As millions of Internet users continue scouring the Web for videos of Erin Andrews, the ESPN sportscaster who was surreptitiously filmed naked in a hotel room, amateur and professional sleuths looking for a culprit now contend that there are actually multiple clips which appear to have been filmed in at least two different locations.
The clips of Andrews, 31, a statuesque blonde who has developed a devoted following since starting at ESPN in 2004 , were posted online late last week, and searches for the videos have topped Google's trend list for the past three days.
The grainy images shot through what appears to be a makeshift hole in a wall, show Andrews undressing and appearing nude in an unknown hotel room, apparently unaware that she is being filmed.
The Web site TMZ.com has viewed several pieces of footage and surmised there are six separate clips circulating online, four filmed at one hotel and two from a second.
According to the site, the first set of videos was filmed through a round hole, and the second set filmed through a jagged hole. There is reportedly different furniture in each of the rooms.
TMZ speculates that the alleged peeping tom was someone -- possibly an ESPN employee -- who had knowledge of Andrews' schedule.
A spokesman for ESPN, which like ABC News is owned by the Walt Disney Company, would not confirm that the investigation was focusing on any one person or group of people.
"In conjunction with Erin's attorney we are looking at all possibilities," said spokesman Josh Krulewitz.
Many of the Web sites initially hosting the clip have since removed it, but the video continues to live on the Internet in cached versions.
A cached clip found by ABC News, but of unconfirmed authenticity, shows grainy images of a naked woman whom the camera seems to be following, indicating the camera may be hand held.
In a previous statement Andrews' lawyer Marshall Grossman said no one has yet to be identified, as the video maker.
"Although the perpetrator or perpetrators of this criminal act have not yet been identified, when they are identified she intends to bring both civil and criminal charges against them and against anyone who has published the material.
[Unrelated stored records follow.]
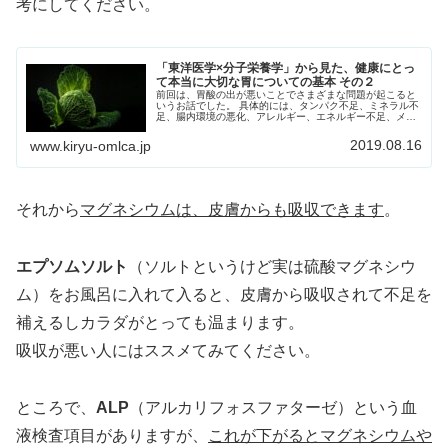
考にしてください。
「東洋医学×分子栄養学」から見た、健康にとっ
て本当に大切な胃についての基本 その２
前回は、胃酸の出が悪いことでさまざまな問題が起こると
いうお話でした。 具体的には、タンパク不足、ミネラル不
足、腸内環境の悪化、アレルギー、エネルギー不足、メン
タルの不安定などです。今回は「ではどうしたらいいの
か？」ということについて書いてみ...
2019.08.16
www.kiryu-omlca.jp
それから
マグネシウムは、皮膚からも吸収できます
。
エプソムソルト
（ソルトというけど実は硫酸マグネシウ
ム）をお風呂に入れて入ると、皮膚から吸収されて不足を
補えるしカラダがとっても温まります。
吸収が悪い人にはススメてみてください。
ところで、
ALP
（アルカリフォスファターゼ）という血
液検査項目がありますが、
これが下がるとマグネシウムや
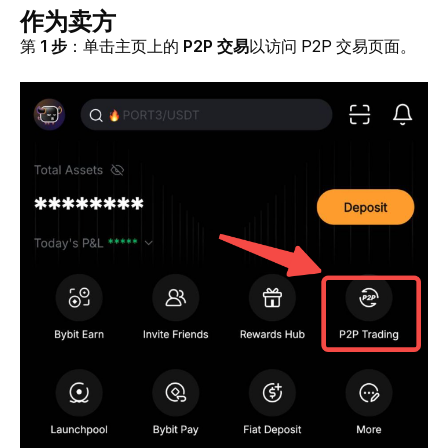
作为卖方
第 
1 步
：单击主页上的 
P2P 交易
以访问 P2P 交易页面。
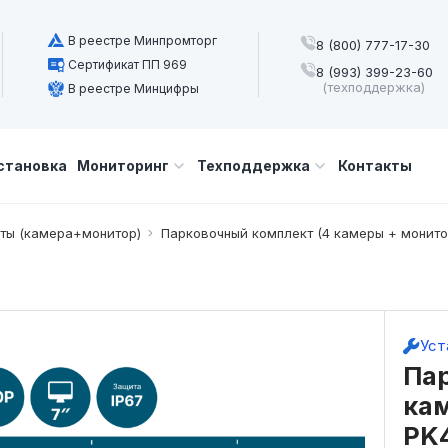
В реестре Минпромторг
8 (800) 777-17-30
Сертификат ПП 969
8 (993) 399-23-60
(техподдержка)
В реестре Минцифры
становка
Мониторинг
Техподдержка
Контакты
ты (камера+монитор)
Парковочный комплект (4 камеры + монито
Уст
Па
кам
PK4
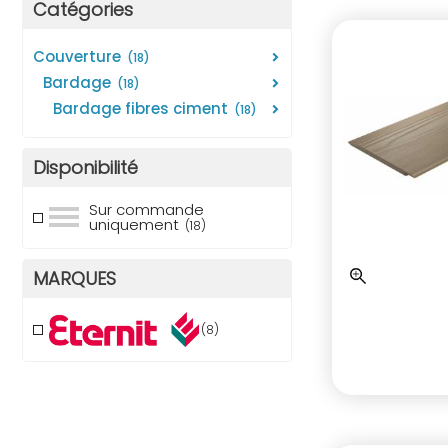
Catégories
couverture
(18)
bardage
(18)
bardage fibres ciment
(18)
Disponibilité
Sur commande
uniquement
(18)
MARQUES
(8)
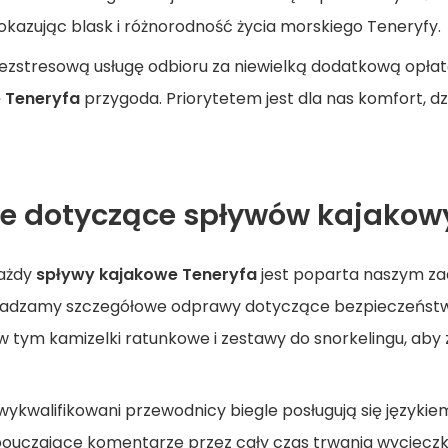
pokazując blask i różnorodność życia morskiego Teneryfy.
bezstresową usługę odbioru za niewielką dodatkową opła
 Teneryfa
przygoda. Priorytetem jest dla nas komfort, d
e dotyczące spływów kajakowy
Każdy
spływy kajakowe Teneryfa
jest poparta naszym z
wadzamy szczegółowe odprawy dotyczące bezpieczeństw
w tym kamizelki ratunkowe i zestawy do snorkelingu, ab
 wykwalifikowani przewodnicy biegle posługują się językie
pouczające komentarze przez cały czas trwania wycieczk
We request respect of Erin's privacy at this time, while she and her representatives are working with the authorities," said Grossman.
Grossman, who works out of Los Angeles, did not return calls for comment early Wednesday.
Though Grossman has vowed to see the peeping tom prosecuted, other victims of so-called video voyeurs say few states have laws against filming someone without their consent.
Just 19 states have laws that ban filming someone without their knowledge.